Signed, More Than Just Trying
Dear More Than Just Trying,
Simply insisting your partner should change is effective only when the problems are relatively minor. For example, if a husband is merely unaware of how much his wife needs his help, then her insistence may bring this to his attention. That might be enough in that instance to prompt him to respond to her needs. That can only happen, though, when a relationship is generally robust, with many other positive characteristics. The scenario I described only works if both people are generally predisposed to be supportive of each other and the husband merely needs a nudge to bring this to the fore. If, on the other hand, trust, closeness and supportiveness tend to be in short supply in a relationship, demands for change rarely have any long-term effect.
Telling the chronically unsupportive spouse to step up is similar to informing the long-term smoker they should quit, or the chronically overweight person they should lose weight. People in these types of circumstances are already aware of the issues. They already know their partner is unhappy with the status quo. Informing them yet again about this fact does little to change the situation.
Generally the answer lies in developing your relationship to the point where both of you feel good about doing nice things for each other. It's about developing an attitude of mutual supportiveness in all aspects of life. This is made more difficult in your case by your husband’s personal life challenges. He is incapable of meeting even his own needs for fulfillment and achievement, which makes it even more difficult for him to provide for others.

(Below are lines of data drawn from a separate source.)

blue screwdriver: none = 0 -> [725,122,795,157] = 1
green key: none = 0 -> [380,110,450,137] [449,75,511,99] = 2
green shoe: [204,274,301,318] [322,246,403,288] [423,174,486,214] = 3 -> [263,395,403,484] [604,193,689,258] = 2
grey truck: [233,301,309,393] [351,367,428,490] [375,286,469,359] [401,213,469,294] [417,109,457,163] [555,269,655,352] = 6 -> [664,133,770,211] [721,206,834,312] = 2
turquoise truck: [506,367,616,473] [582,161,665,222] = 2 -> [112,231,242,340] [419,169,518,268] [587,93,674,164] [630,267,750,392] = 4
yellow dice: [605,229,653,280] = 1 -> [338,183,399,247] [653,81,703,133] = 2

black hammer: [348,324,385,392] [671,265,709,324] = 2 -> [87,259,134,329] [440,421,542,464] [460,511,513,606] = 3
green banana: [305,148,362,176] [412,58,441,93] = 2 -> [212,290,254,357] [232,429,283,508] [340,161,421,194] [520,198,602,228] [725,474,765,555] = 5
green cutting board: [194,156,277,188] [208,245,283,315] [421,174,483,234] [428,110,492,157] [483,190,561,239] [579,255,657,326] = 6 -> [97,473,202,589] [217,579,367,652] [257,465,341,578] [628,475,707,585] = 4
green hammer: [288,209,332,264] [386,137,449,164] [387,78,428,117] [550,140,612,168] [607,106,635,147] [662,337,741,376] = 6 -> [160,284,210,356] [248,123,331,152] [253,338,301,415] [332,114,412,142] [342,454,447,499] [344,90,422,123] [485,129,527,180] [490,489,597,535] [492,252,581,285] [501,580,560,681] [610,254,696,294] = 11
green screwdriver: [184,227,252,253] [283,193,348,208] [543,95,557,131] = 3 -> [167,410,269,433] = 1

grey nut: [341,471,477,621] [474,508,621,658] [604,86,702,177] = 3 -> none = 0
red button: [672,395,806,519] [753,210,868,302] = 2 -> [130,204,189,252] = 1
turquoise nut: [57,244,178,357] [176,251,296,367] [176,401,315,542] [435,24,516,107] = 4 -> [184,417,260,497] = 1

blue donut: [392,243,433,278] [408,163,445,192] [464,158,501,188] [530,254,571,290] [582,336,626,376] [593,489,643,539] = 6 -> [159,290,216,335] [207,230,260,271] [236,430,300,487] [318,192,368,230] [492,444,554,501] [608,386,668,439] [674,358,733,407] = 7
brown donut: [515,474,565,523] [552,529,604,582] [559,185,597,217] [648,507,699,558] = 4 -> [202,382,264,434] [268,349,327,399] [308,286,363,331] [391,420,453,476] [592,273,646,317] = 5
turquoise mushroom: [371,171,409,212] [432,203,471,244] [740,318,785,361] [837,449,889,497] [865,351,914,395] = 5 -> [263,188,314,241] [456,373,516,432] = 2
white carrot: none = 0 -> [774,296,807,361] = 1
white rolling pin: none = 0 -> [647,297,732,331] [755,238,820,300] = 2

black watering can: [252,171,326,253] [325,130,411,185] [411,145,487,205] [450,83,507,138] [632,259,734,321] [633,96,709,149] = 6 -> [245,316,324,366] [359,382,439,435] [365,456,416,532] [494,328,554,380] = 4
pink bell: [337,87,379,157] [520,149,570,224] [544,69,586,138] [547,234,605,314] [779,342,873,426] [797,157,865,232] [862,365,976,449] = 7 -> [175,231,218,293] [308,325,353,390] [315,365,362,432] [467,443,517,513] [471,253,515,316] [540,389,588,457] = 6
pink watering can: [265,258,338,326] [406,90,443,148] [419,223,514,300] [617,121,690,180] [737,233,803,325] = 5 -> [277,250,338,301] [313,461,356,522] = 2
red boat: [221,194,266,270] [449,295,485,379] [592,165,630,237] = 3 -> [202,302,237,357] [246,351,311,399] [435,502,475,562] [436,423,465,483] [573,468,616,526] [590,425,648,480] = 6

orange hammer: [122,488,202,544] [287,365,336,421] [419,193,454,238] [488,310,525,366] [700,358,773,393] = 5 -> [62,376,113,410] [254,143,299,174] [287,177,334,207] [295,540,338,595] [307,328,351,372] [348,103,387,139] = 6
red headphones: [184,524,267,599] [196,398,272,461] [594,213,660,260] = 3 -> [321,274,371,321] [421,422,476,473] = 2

It is good and necessary that he is seeing a psychiatrist for his bi-polar symptoms, but the results prove that is not enough to address all of his needs. He also needs a life skills coach. Many people might assume that would be part of the service when seeing a psychiatrist, but often this is not the case. The psychiatrist’s focus is on responding to the acute depressive symptoms; the response usually comes in the form of medication. Assuming the prescription is effective, the result is typically a person with a somewhat improved ability to respond emotionally to life’s challenges. As you can attest, though, your husband still has bi-polar symptoms, though hopefully less severe than they might be otherwise.
So your spouse still has emotional challenges and must try to deal with a plethora of ineffective life skills and habits. For instance, he seems to have a habit of turning your requests for change into discussions about how you request change. This means you spend all your time talking about how you fight, rather than the issue you wanted to address. This is a classic mistake. A more effective strategy is to ban this as a discussion topic when attempting to resolve conflict, and to consciously keep the discussion on the underlying issue.
Your husband would benefit greatly from working with a life skills coach. He could use help with developing strategies for meeting challenges rather than running away, resolving conflict, and no doubt a number of other strategies and skills. At some point it also makes sense to involve you so ineffective patterns of communication and interaction between the two of you can be replaced. At the beginning, though, the primary focus should be on helping him learn to cope. Such skills can be taught, and they most certainly don’t come out of a medication bottle.
If interested, he could talk to his psychiatrist or other health care professional about where to find such a coach in your area. I suspect this could make a significant difference in your lives. Good luck!